Hayk suggested Amit create an SPV in Delaware where Indian investors can put their funds into that SPV. And then, that SPV will put the accumulated capital into the C-corp.
Our mentor, Anshuman Sinha, also advised Amit to get in touch with an attorney and a CFA who has rich experience in dealing with cross-border dealings and transactions.
Likewise, several other attendees also raised their questions and got appropriate responses to them from our expert team.
Key Takeaways
Choose the right legal structure: Options like LLC, C-Corp, and S-Corp come with different tax and liability implications. Consult an attorney to find the perfect fit for your business goals.
IP and Patent: File patents, trademarks, and copyrights to safeguard your innovations and brand identity. Don’t let competitors steal your unique ideas and innovative products or solutions!
Put Your Contracts In Writing: Whether with employees, suppliers, or partners, put everything in writing. Clear agreements prevent misunderstandings and protect your interests.
Legal Compliance: Keep an eye on federal, state, and local regulations. From permits to licenses, ensure your startup is complying with the relevant rules and regulations.
Privacy Policy: If your startup collects user data, create a clear privacy policy and follow data security best practices to stay safe from legal troubles in the future.
Employment Laws: Understand worker classification, overtime rules, and anti-discrimination laws that are being followed in the US. Being a fair employer attracts top talent and avoids potential legal headaches.
Partnership Agreements: If you are setting up your business entity with co-founders, have a partnership agreement in place. Define ownership, roles, and dispute resolution.
Fundraising: Whether it’s angel investors or crowdfunding, be aware of SEC regulations and exemptions. Keep investors informed and comply with fundraising rules.
Taxation: Understanding tax deductions, credits, and obligations can save your startup money and avoid tax pitfalls.

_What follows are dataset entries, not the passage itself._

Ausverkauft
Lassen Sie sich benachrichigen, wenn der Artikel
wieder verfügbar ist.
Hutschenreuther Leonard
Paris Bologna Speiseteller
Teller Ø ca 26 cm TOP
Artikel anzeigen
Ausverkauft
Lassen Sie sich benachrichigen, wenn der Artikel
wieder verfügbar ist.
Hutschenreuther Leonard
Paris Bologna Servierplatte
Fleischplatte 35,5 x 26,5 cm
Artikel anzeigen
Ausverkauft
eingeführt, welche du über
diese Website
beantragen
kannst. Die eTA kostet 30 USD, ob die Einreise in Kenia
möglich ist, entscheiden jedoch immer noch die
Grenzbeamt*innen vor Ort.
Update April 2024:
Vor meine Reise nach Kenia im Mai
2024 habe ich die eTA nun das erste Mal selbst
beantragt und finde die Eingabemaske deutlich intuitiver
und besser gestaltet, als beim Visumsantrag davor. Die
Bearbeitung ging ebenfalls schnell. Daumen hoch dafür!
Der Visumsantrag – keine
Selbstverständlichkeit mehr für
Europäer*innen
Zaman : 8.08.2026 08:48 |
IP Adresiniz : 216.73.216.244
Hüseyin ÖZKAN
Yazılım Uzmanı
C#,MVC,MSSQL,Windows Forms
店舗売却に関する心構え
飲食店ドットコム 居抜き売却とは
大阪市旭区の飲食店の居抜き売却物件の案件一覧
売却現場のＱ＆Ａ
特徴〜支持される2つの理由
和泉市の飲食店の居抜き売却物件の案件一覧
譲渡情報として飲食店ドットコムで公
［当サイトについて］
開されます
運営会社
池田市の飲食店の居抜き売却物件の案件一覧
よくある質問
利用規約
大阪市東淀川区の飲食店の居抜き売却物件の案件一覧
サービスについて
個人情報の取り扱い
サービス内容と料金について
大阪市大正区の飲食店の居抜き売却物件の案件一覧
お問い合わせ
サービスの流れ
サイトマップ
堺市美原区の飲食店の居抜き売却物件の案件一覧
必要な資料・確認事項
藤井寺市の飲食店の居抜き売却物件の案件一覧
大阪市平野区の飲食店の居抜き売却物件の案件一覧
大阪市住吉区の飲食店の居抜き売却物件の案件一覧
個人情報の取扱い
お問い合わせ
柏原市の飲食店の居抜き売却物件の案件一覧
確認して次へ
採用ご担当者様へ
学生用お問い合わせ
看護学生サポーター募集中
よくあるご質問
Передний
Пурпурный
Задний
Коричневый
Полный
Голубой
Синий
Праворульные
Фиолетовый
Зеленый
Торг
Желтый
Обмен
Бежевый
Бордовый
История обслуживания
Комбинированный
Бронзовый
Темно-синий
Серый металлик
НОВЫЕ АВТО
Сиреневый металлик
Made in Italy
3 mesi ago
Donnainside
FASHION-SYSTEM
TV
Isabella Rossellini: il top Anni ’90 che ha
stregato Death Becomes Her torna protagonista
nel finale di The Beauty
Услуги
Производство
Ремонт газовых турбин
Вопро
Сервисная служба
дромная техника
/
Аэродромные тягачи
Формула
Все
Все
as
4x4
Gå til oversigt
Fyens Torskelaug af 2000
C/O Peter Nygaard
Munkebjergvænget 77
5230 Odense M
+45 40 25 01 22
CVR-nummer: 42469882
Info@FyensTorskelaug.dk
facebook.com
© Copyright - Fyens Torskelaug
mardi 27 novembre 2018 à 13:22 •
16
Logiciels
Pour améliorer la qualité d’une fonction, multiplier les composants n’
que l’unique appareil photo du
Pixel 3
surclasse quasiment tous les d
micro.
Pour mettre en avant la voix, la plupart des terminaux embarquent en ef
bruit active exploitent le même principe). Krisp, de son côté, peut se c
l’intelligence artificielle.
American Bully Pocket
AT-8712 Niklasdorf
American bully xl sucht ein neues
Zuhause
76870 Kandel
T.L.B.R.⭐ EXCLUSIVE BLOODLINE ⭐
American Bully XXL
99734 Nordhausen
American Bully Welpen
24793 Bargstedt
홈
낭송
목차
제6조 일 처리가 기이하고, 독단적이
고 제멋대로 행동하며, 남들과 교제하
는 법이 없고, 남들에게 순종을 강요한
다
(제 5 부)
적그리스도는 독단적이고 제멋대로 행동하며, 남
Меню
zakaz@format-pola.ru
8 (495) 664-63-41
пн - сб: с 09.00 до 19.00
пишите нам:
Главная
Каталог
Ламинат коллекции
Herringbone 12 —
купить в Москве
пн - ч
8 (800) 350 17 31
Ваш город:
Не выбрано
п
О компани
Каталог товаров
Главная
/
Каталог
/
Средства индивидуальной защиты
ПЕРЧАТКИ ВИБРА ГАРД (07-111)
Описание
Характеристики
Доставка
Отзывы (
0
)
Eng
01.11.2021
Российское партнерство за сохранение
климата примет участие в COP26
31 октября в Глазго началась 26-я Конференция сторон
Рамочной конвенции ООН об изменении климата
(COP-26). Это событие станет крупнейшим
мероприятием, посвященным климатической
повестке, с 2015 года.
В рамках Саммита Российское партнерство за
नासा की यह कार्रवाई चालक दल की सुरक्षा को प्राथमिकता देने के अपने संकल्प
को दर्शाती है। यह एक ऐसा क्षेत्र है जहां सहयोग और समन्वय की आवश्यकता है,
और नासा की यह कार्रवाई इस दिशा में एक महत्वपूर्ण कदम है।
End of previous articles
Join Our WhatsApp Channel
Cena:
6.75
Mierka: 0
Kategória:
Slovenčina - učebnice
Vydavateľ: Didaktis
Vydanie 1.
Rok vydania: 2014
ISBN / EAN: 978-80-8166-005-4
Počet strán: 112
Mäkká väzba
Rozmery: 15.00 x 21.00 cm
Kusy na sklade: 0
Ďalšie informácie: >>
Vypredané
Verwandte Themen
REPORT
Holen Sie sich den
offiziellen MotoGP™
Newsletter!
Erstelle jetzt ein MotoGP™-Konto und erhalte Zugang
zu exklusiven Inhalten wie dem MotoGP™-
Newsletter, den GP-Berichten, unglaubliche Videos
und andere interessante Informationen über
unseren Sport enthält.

Exit strategy: Whether it’s acquisition, IPO, or passing the business to the next generation, an exit strategy ensures your startup is future-proof. Create an exit strategy in writing and make sure it complies with the country’s law.
In Conclusion
Startup legal essentials are the cornerstone of a successful and sustainable entrepreneurial journey. Entrepreneurs who prioritize legal compliance from the outset create a strong foundation for their ventures, fostering growth, and attracting investors. By understanding the nuances of legal structures, protecting intellectual property, and establishing clear agreements, startups can navigate the complexities of the business landscape with confidence. Moreover, seeking legal counsel and adhering to regulations ensure entrepreneurs can focus on realizing their vision, revolutionizing industries, and leaving a lasting impact on the world of business.